TASK SET:
A - Copy the passage of the blog post that begins at the words "So I've got" and ends after "you watch this.".
B - Turn the lines of the shape change listing into a numbered list, from the first line of the listing through the line containing "yellow circle: moved 9 px left", leaving out blank lines.

Thursday, July 30, 2009

About getting on the road

A road trip--give me a Diet Coke and a stack of books and I can ride forever.

So I've got some new vampire books to try and plenty of Diet in the cooler.

And passing through Chicago on Lake Shore Drive -- exhilarating:

The city draws us in with a deep breath / We tumble through it, awed / Made small, used up, exhaled

Thursday, July 23, 2009

I was going to write something lyrical and breathtaking

But instead I'm making you watch this.

Tuesday, July 14, 2009

About the end of the day

I love it when the day winds down. And I can watch it.
There's a satisfaction in being busy, in filling every moment of the day with work or activity, or whatever. Falling into bed and knowing that you couldn't have packed one more thing in.

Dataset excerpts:
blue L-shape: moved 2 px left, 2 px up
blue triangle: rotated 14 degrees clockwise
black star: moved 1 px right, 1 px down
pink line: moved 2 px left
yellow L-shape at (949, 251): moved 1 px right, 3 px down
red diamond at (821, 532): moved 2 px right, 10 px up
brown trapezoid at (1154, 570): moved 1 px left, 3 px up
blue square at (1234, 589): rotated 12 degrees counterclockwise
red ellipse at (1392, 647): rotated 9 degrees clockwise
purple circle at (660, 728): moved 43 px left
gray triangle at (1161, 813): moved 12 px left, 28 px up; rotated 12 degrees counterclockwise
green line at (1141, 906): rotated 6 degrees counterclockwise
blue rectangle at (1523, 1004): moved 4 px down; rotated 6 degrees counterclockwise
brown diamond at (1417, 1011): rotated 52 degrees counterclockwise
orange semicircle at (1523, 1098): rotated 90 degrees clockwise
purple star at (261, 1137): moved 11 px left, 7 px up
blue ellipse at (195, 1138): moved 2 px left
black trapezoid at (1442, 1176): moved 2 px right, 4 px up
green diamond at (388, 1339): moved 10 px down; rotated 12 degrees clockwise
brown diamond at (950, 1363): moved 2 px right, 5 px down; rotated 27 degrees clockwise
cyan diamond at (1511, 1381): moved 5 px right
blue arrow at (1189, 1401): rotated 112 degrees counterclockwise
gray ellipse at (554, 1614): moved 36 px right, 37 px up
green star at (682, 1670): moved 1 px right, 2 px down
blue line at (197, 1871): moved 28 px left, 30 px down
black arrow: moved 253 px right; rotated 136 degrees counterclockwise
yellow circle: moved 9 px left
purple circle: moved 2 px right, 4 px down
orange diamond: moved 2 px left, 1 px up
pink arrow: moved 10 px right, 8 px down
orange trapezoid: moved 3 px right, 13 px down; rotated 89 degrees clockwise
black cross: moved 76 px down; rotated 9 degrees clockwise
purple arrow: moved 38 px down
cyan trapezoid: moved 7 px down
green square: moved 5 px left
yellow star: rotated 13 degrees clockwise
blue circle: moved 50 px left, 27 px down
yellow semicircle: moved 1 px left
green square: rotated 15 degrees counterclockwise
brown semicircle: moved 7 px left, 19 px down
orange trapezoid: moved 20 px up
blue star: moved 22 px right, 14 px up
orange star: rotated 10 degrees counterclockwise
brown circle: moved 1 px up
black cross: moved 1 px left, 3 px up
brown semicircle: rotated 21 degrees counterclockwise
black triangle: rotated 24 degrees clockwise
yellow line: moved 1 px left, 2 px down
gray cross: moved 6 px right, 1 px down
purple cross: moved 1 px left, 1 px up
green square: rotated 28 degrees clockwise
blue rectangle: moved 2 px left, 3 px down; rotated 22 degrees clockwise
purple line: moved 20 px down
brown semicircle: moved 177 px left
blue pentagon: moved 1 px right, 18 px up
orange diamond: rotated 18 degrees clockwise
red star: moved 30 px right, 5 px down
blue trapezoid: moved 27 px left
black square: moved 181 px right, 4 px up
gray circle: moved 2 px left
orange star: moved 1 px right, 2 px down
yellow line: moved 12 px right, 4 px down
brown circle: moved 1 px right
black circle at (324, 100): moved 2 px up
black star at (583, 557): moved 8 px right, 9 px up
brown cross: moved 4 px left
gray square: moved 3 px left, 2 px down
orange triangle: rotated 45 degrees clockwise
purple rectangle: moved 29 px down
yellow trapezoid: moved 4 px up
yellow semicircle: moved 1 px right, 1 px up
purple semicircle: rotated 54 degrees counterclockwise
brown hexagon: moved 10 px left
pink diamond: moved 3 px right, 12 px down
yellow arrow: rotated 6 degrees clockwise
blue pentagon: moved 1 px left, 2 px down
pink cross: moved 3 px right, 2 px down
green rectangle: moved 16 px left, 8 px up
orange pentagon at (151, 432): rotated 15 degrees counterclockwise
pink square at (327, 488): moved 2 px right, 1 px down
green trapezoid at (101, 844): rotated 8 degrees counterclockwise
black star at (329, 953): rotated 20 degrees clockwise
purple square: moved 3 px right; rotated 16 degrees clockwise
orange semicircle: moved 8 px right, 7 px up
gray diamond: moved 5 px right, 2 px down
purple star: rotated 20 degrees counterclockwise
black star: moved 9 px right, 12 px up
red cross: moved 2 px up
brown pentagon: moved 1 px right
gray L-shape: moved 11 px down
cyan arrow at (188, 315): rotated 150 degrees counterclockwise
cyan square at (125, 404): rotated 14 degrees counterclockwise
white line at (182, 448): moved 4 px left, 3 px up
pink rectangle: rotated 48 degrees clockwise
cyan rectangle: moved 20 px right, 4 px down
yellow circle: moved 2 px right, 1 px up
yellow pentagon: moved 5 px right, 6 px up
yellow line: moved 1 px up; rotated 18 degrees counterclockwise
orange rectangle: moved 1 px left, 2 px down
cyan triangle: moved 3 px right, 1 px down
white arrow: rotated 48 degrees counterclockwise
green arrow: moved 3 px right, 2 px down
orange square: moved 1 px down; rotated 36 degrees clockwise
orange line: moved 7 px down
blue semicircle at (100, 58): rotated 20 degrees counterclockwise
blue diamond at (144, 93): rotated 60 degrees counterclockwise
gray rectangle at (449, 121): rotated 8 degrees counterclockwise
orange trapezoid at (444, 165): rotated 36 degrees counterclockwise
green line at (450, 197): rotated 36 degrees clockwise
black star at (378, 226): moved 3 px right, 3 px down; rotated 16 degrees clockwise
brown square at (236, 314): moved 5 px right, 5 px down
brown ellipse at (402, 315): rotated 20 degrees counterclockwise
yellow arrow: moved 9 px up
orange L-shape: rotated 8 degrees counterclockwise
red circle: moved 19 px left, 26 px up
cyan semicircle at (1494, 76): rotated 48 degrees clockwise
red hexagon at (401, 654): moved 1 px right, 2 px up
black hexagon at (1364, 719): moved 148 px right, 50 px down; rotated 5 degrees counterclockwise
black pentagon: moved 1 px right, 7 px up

TASK ANSWERS:
A -
So I've got some new vampire books to try and plenty of Diet in the cooler.

And passing through Chicago on Lake Shore Drive -- exhilarating:

The city draws us in with a deep breath / We tumble through it, awed / Made small, used up, exhaled

Thursday, July 23, 2009

I was going to write something lyrical and breathtaking

But instead I'm making you watch this.

B -
1. blue L-shape: moved 2 px left, 2 px up
2. blue triangle: rotated 14 degrees clockwise
3. black star: moved 1 px right, 1 px down
4. pink line: moved 2 px left
5. yellow L-shape at (949, 251): moved 1 px right, 3 px down
6. red diamond at (821, 532): moved 2 px right, 10 px up
7. brown trapezoid at (1154, 570): moved 1 px left, 3 px up
8. blue square at (1234, 589): rotated 12 degrees counterclockwise
9. red ellipse at (1392, 647): rotated 9 degrees clockwise
10. purple circle at (660, 728): moved 43 px left
11. gray triangle at (1161, 813): moved 12 px left, 28 px up; rotated 12 degrees counterclockwise
12. green line at (1141, 906): rotated 6 degrees counterclockwise
13. blue rectangle at (1523, 1004): moved 4 px down; rotated 6 degrees counterclockwise
14. brown diamond at (1417, 1011): rotated 52 degrees counterclockwise
15. orange semicircle at (1523, 1098): rotated 90 degrees clockwise
16. purple star at (261, 1137): moved 11 px left, 7 px up
17. blue ellipse at (195, 1138): moved 2 px left
18. black trapezoid at (1442, 1176): moved 2 px right, 4 px up
19. green diamond at (388, 1339): moved 10 px down; rotated 12 degrees clockwise
20. brown diamond at (950, 1363): moved 2 px right, 5 px down; rotated 27 degrees clockwise
21. cyan diamond at (1511, 1381): moved 5 px right
22. blue arrow at (1189, 1401): rotated 112 degrees counterclockwise
23. gray ellipse at (554, 1614): moved 36 px right, 37 px up
24. green star at (682, 1670): moved 1 px right, 2 px down
25. blue line at (197, 1871): moved 28 px left, 30 px down
26. black arrow: moved 253 px right; rotated 136 degrees counterclockwise
27. yellow circle: moved 9 px left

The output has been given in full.